One of the main problems is that, at the end, the receiving flask is full of water and has very few drops of oil whereas the video shows I should have a foggy mixture. [...] what's up with that?
It's tough to say without seeing your exact setup, but here are some possibilities for you to think about:
Too much water and not enough cinnamaldehyde is coming over in your distillation. Try heating the still less rapidly. You might also try using more cinnamon bark and/or less water.
You are using a degraded or very impure cinnamon bark that does not contain very much cinnamaldehyde. Is there a way you can test a different batch? What does the distillation smell like? What does the condensate smell like?
Other possibilities I haven't thought of...
Second, third and fourth: What is a good solvent to use other than DCM/ether?
The intended application of the solvent is extraction of cinnamaldehyde from an aqueous emulsion of the water-insoluble cinnamaldehyde. Thus, the main criterion for the solvent is that it be insoluble in water. If it isn't insoluble, adding it to the aqueous emulsion will just dilute the emulsion. Nothing will be transferred from one phase to the other, because there will only be one phase.

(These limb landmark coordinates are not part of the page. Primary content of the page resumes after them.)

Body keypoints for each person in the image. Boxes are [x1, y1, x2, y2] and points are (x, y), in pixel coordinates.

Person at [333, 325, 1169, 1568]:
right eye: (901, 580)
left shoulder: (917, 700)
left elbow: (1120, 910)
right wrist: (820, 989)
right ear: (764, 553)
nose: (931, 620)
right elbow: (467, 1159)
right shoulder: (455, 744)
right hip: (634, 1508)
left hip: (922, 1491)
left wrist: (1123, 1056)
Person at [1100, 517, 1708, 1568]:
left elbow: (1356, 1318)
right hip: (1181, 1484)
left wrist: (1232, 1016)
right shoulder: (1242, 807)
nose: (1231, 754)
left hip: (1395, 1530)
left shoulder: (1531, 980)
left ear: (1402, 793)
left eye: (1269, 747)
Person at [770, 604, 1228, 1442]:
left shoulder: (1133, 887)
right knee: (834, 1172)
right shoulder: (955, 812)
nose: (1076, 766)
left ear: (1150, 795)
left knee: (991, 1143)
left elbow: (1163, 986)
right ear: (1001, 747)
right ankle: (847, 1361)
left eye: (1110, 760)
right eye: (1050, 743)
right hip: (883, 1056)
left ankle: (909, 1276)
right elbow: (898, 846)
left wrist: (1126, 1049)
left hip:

A secondary feature of DCM in the video is that it is heavier than water. This means that in the separatory funnel, the DCM/cinnamaldehyde layer will be lower than the aqueous layer. In this particular extraction, the aqueous layer is repeatedly washed with fresh DCM, and the DCM layer is removed each time. Doing this is a bit easier if the solvent layer is the bottom layer. If it were the aqueous layer at the bottom of the funnel, each wash with the 60 mL of solvent would require draining the aqueous layer into one flask, then draining the solvent/cinnamaldehyde layer into another flask, then re-adding the water to the separatory funnel and washing it with fresh DCM, etc. This requires more flasks and more manipulations than just being able to leave the aqueous phase in the funnel the whole time.
I have isopropyl, methanol, acetone and naphtha [available].
Now that you know why DCM makes a good solvent, you can probably see why methanol wasn't a great choice. It is miscible with water, so that explains why you didn't get multiple layers. Of the solvents you have, only one, naptha, is immiscible with water. The other two, isopropanol and acetone, are miscible with pure water, but are not miscible with very salty water. So you might be able to extract the cinnamaldehyde by adding a lot of salt such as calcium chloride, magnesium sulfate, or sodium chloride to the distillate, and then trying to wash the now-salty emulsion of cinnamaldehyde to the solvent for washing and phase separation. However this is likely to be more difficult than if you could access DCM. (Getting DCM may be less difficult than you think, by the way.)
I'm having difficulty understanding what the guy is doing after separation. I've watched the video several times but it still makes little sense to me.
I don't know what part is confusing or exactly what "separation" you mean when you say "after the separation". But if you mean after the separatory funnel phase separations, then roughly the steps are:
"Drying" the DCM solvent. Even though DCM and water don't completely mix (they form two phases, which, as explained above, is the reason why it works to extract cinnamalehyde from an aqueous emulsion), some water does leach into the DCM phase during the separation. "Washing" the DCM with brine helps rid the DCM of the small amounts of water dissolved in it after the phase separation. Adding calcium chloride powder to the DCM is an even more effective drying agent that removes the last bit of water from the DCM.
DCM distillation. After drying the DCM, all the cinnamaldehyde is still dissolved in a (now "dry" or water-free) DCM phase. To get rid of the DCM and obtain the pure cinnamaldehyde oil, another simple distillation is performed. Because DCM boils at around 40 °C and cinnamaldehyde doesn't boil until 248 °C, it is fairly easy to remove nearly all the DCM by simple distillation, leaving the oil.
NMR. The very end shows a proton NMR of the oil. This is something that requires big fancy equipment and won't be possible for home chemists. Don't worry about it and enjoy your cinnamaldehyde!